步骤S23:基于所有社交评论数据,计算当前时间段的社交媒体市场情感指数。Step S23: Calculate the social media market sentiment index of the current time period based on all social comment data.
步骤S24:将当前时间段的价格技术指标和社交媒体市场情感指数进行关联合并,并作为特征输入到预先训练的市场价格预测模型。Step S24: Correlate and merge the price technical indicators and the social media market sentiment index of the current time period, and input them as features into the pre-trained market price prediction model.
步骤S25:基于市场价格预测模型的输出,获取当前时间段以后的预测价格。Step S25: Based on the output of the market price prediction model, obtain the predicted price after the current time period.
请继续参见图6,图5是本申请提供的终端设备一实施例的结构示意图。本申请实施例的终端设备500包括处理器51、存储器52、输入输出设备53以及总线54。Please continue to refer to Figure 6. Figure 5 is a schematic structural diagram of an embodiment of a terminal device provided by this application. The terminal device 500 in the embodiment of the present application includes a processor 51, a memory 52, an input and output device 53, and a bus 54.
该处理器51、存储器52、输入输出设备53分别与总线54相连,该存储器52中存储有程序数据,处理器51用于执行程序数据以实现上述实施例所述的模型训练方法和/价格预测方法。The processor 51, the memory 52, and the input and output device 53 are respectively connected to the bus 54. The memory 52 stores program data. The processor 51 is used to execute the program data to implement the model training method and/or price prediction described in the above embodiment. method.
在本申请实施例中,处理器51还可以称为CPU(Central Processing Unit, 中央处理单元)。处理器51可能是一种集成电路芯片,具有信号的处理能力。处理器51还可以是通用处理器、数字信号处理器(DSP,Digital Signal Process)、专用集成电路(ASIC,Application Specific Integrated Circuit)、现场可编程门阵列(FPGA,Field Programmable Gate Array)或者其它可编程逻辑器件、分立门或者晶体管逻辑器件、分立硬件组件。通用处理器可以是微处理器或者该处理器51也可以是任何常规的处理器等。In the embodiment of this application, the processor 51 may also be called a CPU (Central Processing Unit). The processor 51 may be an integrated circuit chip with signal processing capabilities. The processor 51 can also be a general-purpose processor, a digital signal processor (DSP, Digital Signal Process), an application specific integrated circuit (ASIC, Application Specific Integrated Circuit), a field programmable gate array (FPGA, Field Programmable Gate Array) or other available Programmed logic devices, discrete gate or transistor logic devices, discrete hardware components. The general processor may be a microprocessor or the processor 51 may be any conventional processor or the like.

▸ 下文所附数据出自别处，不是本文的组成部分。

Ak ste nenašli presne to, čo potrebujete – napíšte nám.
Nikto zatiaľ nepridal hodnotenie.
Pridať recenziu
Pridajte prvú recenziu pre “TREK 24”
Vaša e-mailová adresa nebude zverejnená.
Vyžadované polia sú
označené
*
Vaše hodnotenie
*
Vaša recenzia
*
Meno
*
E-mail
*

本申请还提供一种计算机存储介质,请继续参阅图7,图7是本申请提供的计算机存储介质一实施例的结构示意图,该计算机存储介质600中存储有程序数据61,该程序数据61在被处理器执行时,用以实现上述实施例的模型训练方法和/价格预测方法。This application also provides a computer storage medium. Please continue to refer to Figure 7. Figure 7 is a schematic structural diagram of an embodiment of the computer storage medium provided by this application. The computer storage medium 600 stores program data 61. The program data 61 is in When executed by the processor, it is used to implement the model training method and price prediction method of the above embodiment.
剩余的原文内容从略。